ReGen Power Systems LLC, a company that has adapted a 19th century technology to meet the energy and environmental needs of the 21st century, has secured $5 million in equity financing to continue development of its low temperature differential engine to convert waste industrial heat to power.
The investment by 21Ventures, LLC, and the Quercus Trust will fund the design and fabrication of two prototype engines. The first will be a 10kW engine for purposes of evaluation and testing. The second will be a 500kW engine to be installed at a corporate user site for field testing.
"As an external combustion engine, our design will be capable of using a wide range of heat sources to produce power," notes ReGen President, Ricardo Conde. "We plan to offer engines that operate at 250º Centigrade for furnace exhaust, and others at 100º Centigrade to condense low pressure steam."
"Not only will the engine use ‘free’ fuel," Conde explained, "but its use will produce power without producing a single molecule of greenhouse gas."
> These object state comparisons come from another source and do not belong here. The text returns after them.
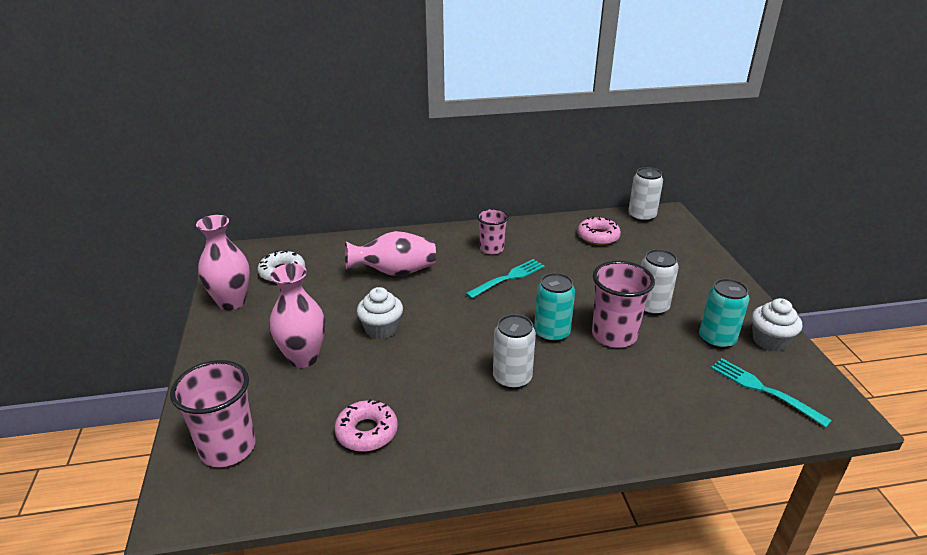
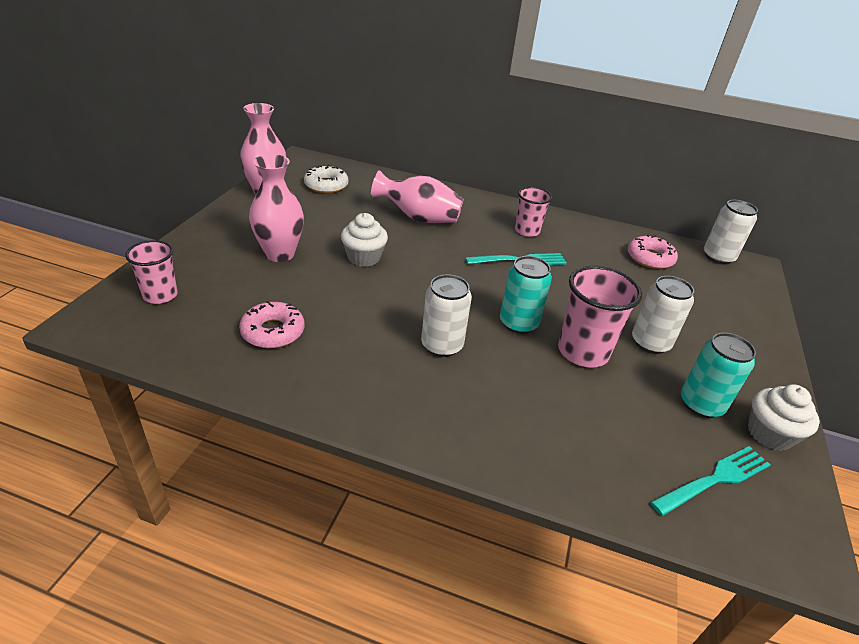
camera: 25 degrees right, 5 degrees up
pink cup [170,360,256,467] -> pink cup [125,240,178,304], size x0.64
turquoise fork [711,358,832,427] -> turquoise fork turned 75 degrees clockwise [650,446,770,516]

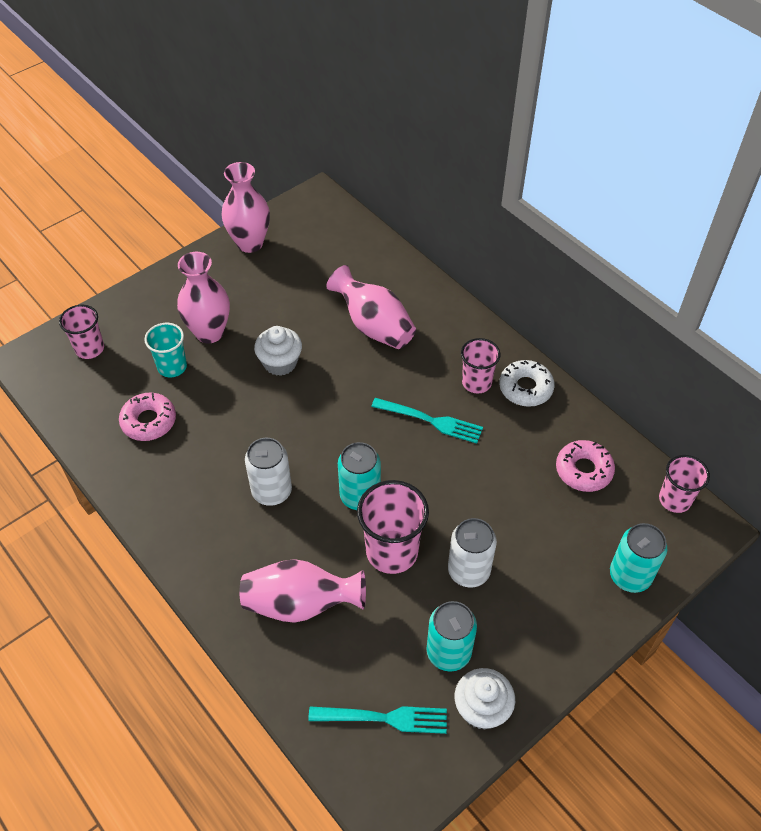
camera: 35 degrees right, 15 degrees up
white donut [304,165,349,193] -> white donut moved to [499,360,555,407]
white can [704,200,758,264] -> pink cup [659,455,710,513]
none -> turquoise cup [144,323,187,377]
none -> pink vase [240,559,366,623]
none -> turquoise can [610,523,667,593]

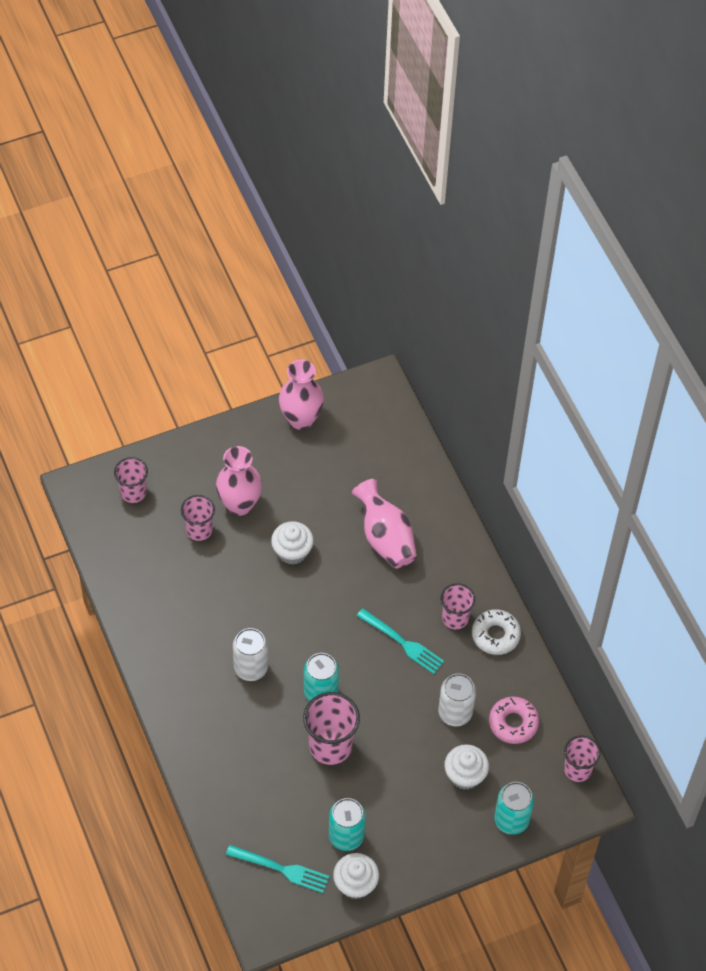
camera: 15 degrees right, 5 degrees up
pink donut [119,392,176,441] -> none
turquoise cup [144,323,187,377] -> pink cup [181,495,215,541]
pink vase [240,559,366,623] -> none
white can [448,518,497,588] -> white can moved to [438,673,476,726]
none -> white cupcake [444,744,489,790]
ReGen said the engine will make power that would otherwise have been produced by a polluting central power plant. As a result, it will be environmentally positive as well as economic. The new technology could be useful in many major industries, including paper, chemicals, refining, steel, aluminum, glass and cement.
"In the U.S. alone, industry wastes the heat equivalent of more than 20 gigawatts of power each year," according to David Anthony, Managing Director, of 21ventures. "If this energy were converted to power using ReGen’s technology, it would eliminate the need to build twenty nuclear power plants."
The $5 million funding will also enable ReGen to fabricate several follow-up beta units for broader field tests, and to design a production prototype.